--- TASK INPUTS ---

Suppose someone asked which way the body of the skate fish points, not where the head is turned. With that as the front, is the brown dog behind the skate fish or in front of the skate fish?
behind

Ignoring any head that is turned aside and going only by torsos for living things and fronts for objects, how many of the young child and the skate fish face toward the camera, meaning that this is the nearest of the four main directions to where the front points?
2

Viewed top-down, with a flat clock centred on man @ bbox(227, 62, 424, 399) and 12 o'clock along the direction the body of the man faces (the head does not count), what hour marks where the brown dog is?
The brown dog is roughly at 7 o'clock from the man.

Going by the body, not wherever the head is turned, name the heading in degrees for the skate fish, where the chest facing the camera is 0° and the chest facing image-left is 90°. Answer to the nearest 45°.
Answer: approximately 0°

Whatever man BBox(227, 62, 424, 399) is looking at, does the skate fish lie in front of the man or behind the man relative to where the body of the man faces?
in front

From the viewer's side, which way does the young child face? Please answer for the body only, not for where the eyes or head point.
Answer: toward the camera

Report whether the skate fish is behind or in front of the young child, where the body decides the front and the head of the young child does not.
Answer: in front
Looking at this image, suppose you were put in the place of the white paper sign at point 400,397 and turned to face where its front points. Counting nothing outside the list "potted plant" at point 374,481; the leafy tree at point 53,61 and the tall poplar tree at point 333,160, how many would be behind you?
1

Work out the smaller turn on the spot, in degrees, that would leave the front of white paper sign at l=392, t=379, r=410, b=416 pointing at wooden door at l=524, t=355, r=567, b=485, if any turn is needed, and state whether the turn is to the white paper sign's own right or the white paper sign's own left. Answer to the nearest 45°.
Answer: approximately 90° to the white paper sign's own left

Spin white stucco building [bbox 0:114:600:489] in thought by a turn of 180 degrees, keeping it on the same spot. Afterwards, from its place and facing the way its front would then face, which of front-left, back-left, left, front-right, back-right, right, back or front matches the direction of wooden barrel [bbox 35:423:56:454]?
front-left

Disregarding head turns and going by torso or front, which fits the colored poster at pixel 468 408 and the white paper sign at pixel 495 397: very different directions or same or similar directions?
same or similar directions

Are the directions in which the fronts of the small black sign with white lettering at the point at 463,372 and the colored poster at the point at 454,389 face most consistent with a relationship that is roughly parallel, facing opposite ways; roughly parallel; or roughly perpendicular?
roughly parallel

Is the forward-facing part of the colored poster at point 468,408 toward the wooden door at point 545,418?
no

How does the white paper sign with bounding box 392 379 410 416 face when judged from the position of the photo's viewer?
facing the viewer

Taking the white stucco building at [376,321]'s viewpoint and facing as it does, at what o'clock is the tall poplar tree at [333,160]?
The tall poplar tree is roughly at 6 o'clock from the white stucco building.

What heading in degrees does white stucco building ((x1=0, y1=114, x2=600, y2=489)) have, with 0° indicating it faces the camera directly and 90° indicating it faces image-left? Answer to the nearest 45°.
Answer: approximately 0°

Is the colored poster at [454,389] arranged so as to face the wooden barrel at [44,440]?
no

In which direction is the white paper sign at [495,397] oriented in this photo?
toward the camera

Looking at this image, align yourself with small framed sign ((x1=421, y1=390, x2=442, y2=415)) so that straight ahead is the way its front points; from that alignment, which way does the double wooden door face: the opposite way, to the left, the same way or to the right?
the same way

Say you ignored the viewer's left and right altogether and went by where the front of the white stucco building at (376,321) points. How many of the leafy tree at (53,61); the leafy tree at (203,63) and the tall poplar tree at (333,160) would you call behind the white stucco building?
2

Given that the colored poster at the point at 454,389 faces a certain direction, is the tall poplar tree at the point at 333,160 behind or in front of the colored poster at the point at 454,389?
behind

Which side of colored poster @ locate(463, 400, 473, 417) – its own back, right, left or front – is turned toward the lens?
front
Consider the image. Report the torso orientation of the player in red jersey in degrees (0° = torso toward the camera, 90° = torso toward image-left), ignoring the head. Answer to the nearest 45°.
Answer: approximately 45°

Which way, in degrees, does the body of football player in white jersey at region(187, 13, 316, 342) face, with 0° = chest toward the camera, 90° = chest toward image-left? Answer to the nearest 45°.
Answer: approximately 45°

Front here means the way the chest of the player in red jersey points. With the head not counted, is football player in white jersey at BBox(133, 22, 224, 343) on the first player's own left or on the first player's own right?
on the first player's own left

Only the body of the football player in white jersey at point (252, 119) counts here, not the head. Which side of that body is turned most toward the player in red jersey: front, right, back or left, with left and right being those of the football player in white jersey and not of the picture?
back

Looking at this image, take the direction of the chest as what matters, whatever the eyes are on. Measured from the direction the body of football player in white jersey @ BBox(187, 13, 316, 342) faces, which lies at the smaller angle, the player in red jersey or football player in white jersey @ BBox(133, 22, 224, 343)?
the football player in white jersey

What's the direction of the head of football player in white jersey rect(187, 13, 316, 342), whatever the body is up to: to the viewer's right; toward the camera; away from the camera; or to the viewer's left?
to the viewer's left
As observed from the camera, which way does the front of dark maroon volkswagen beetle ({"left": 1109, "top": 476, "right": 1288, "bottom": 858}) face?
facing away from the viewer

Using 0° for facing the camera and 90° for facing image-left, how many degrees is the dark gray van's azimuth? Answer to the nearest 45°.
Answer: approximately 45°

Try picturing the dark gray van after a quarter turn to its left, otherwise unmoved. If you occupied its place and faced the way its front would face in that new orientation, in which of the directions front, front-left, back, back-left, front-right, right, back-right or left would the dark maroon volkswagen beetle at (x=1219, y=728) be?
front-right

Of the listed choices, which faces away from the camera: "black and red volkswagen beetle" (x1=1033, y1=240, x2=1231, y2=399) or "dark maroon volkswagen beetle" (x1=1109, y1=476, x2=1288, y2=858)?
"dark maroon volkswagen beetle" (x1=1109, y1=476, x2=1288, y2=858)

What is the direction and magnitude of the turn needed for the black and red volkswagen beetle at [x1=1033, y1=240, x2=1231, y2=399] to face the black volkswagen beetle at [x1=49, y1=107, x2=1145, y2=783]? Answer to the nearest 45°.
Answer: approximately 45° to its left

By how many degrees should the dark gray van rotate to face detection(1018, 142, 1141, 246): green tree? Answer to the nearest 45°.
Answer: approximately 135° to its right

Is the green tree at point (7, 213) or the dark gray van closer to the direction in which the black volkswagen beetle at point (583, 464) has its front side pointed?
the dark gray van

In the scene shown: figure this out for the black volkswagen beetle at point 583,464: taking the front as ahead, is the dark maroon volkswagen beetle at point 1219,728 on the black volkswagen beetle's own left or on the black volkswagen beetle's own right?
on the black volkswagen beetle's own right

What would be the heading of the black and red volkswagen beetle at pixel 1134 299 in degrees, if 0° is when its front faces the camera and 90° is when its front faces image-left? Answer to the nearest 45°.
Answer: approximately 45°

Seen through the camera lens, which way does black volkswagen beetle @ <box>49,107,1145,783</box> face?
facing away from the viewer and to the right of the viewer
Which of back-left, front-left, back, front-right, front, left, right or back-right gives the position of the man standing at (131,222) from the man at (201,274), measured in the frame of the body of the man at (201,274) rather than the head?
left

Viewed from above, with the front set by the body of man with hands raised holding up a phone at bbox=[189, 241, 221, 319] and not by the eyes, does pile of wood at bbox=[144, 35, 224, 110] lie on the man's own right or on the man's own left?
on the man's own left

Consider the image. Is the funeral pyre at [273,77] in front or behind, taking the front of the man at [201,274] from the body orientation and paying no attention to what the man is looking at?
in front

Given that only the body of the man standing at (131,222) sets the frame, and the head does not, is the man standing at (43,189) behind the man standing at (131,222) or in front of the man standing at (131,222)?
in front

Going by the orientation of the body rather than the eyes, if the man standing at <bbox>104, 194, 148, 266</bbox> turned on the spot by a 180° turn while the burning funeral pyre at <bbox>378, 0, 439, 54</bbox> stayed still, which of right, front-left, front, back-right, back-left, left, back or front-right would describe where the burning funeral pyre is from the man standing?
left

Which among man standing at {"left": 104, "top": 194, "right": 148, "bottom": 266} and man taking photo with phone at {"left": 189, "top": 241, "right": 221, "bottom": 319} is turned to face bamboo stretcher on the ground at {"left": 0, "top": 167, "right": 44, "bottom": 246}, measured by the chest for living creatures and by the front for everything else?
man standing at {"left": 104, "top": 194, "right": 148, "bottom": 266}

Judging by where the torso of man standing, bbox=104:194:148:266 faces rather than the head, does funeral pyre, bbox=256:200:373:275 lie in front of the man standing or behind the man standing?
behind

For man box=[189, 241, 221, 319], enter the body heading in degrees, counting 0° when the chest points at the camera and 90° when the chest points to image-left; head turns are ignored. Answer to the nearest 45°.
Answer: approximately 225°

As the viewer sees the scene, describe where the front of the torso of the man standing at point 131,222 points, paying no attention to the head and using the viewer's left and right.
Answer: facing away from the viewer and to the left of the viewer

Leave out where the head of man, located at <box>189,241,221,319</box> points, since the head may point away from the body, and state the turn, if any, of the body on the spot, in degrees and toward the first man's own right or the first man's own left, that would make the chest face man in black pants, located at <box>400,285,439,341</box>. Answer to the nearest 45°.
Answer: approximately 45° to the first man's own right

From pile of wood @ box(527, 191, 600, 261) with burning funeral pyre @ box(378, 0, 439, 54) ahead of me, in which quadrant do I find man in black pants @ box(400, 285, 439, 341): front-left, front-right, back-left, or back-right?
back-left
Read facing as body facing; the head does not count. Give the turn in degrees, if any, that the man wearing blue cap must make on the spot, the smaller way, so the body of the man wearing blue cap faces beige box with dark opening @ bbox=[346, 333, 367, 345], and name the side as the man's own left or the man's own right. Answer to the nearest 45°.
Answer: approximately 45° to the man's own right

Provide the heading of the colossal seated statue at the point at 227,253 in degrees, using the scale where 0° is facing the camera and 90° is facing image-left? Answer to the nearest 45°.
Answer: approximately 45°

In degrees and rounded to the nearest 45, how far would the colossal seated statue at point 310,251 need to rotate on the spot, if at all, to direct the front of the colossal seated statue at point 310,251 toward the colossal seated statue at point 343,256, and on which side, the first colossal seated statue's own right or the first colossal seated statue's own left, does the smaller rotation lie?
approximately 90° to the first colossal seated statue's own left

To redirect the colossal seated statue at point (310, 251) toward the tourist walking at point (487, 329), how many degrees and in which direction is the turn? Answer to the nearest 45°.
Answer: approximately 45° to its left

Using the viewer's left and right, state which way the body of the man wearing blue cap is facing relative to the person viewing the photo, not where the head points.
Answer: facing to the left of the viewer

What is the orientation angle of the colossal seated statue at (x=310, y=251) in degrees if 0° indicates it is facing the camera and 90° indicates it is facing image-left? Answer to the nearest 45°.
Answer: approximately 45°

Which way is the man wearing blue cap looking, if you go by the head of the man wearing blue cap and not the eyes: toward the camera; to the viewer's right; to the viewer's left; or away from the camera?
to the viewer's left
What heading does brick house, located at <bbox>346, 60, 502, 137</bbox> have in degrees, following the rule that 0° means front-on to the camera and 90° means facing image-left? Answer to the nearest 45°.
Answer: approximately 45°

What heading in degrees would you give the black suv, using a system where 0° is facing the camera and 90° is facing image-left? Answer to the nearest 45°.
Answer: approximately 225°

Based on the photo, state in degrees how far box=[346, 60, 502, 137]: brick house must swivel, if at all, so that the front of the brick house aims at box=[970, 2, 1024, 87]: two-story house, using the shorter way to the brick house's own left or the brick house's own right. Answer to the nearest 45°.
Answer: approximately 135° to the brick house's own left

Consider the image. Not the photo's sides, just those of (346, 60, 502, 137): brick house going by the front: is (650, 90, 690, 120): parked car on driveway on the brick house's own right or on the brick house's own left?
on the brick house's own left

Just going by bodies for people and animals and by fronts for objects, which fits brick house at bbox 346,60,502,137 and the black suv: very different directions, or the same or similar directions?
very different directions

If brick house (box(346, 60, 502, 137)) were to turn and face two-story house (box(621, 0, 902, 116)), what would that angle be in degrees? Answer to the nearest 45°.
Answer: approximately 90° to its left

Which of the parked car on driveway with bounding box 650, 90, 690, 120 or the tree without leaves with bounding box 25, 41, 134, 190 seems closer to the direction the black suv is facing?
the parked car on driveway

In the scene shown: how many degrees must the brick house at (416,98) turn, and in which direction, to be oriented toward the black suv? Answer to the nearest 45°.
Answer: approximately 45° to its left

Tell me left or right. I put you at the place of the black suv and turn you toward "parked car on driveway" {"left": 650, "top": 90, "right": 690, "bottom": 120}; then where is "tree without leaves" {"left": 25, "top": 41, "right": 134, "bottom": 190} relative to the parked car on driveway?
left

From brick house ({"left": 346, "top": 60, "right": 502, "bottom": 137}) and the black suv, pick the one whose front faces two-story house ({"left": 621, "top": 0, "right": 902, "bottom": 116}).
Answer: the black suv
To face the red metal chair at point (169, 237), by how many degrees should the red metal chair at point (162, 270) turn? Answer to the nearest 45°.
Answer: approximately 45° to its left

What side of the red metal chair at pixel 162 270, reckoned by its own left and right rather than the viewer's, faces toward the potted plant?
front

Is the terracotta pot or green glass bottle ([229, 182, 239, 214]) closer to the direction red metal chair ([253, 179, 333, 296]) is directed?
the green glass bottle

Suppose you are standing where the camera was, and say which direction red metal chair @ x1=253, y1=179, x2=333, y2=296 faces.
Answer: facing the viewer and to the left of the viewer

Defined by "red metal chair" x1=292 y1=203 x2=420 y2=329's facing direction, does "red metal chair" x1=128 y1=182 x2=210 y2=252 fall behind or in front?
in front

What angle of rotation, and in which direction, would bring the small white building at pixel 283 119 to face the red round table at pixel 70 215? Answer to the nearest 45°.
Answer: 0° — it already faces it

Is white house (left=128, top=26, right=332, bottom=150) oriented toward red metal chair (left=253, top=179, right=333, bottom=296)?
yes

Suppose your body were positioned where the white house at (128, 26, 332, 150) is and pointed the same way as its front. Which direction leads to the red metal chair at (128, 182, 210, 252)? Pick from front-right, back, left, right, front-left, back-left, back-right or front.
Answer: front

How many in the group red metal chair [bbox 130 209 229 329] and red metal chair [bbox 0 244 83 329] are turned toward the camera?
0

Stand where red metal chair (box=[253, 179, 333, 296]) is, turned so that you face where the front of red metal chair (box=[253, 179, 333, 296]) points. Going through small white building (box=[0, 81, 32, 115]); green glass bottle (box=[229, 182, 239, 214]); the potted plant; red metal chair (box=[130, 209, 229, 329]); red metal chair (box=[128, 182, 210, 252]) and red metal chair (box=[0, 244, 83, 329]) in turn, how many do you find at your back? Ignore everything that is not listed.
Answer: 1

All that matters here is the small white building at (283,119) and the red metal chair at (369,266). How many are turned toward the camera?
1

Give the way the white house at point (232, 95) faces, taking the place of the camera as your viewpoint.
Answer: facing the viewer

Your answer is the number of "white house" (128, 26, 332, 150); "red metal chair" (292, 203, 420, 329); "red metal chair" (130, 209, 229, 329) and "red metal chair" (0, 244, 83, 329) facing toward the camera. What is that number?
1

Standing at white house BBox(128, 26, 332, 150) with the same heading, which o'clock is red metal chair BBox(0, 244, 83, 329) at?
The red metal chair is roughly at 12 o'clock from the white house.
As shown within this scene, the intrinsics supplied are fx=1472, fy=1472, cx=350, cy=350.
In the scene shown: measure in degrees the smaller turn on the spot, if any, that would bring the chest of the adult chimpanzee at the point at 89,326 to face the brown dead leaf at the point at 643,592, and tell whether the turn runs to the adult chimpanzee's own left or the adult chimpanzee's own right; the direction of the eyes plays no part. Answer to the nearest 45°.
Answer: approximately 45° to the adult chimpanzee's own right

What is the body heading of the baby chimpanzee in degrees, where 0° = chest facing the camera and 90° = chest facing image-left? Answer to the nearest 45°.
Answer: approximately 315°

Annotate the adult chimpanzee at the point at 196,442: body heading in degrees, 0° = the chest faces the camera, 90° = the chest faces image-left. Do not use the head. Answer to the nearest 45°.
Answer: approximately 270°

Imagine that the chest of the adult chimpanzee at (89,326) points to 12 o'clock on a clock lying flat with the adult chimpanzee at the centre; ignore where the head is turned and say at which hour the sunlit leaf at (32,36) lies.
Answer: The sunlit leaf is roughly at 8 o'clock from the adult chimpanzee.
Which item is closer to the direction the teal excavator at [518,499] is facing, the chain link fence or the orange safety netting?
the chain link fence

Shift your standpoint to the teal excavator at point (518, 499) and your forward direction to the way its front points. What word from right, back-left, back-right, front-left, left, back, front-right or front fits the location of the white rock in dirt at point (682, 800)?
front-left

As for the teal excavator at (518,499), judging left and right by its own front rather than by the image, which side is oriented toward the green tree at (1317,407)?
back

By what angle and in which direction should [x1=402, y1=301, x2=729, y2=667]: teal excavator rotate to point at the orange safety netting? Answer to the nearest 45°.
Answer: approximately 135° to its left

---

● WHAT IS REQUIRED:
Copy out the listing word for word, from its first line through the line containing "Answer: approximately 90° to the", including both of those lines.

● ANSWER TO THE PROBLEM:
Suppose someone asked which way the body of the skate fish points, not where the head is turned. With that as the front, is the brown dog behind the skate fish or in front of the skate fish?
behind

Ignoring any head that is turned aside and going only by torsos for living things and fronts for objects, how many of the young child and the skate fish face toward the camera, meaning that this is the nearest of the four main directions to where the front points?
2

Viewed top-down, with a flat clock centred on man @ bbox(227, 62, 424, 399) and 12 o'clock along the direction the body of the man faces (the head does not count), what hour marks where the brown dog is?
The brown dog is roughly at 7 o'clock from the man.

Going by the body, not wherever the head is turned, name the heading in degrees for the skate fish, where the chest facing the camera is 0° and the chest facing image-left is 90°. Answer to the nearest 45°.
Answer: approximately 0°

Whatever man BBox(227, 62, 424, 399) is looking at, does the skate fish lie in front of the man or behind the man relative to where the body of the man faces?
in front

From the viewer's side, which way does the young child face? Please answer for the body only, not for where the eyes or head point.
Answer: toward the camera

Report whether the skate fish is behind or in front of the young child, where the body decides the front and the head of the young child does not.
Answer: in front
Looking at this image, suppose you were put in the place of the white paper sign at point 400,397 and turned to face where its front points. Counting nothing outside the list "potted plant" at point 374,481; the leafy tree at point 53,61 and the tall poplar tree at point 333,160, how many would be behind you?
1

Work out the smaller turn on the spot, in degrees, that would leave the front of white paper sign at l=392, t=379, r=410, b=416 pointing at wooden door at l=524, t=355, r=567, b=485, if any turn is needed, and state whether the turn is to the white paper sign's own right or the white paper sign's own left. Answer to the nearest 45°.
Answer: approximately 90° to the white paper sign's own left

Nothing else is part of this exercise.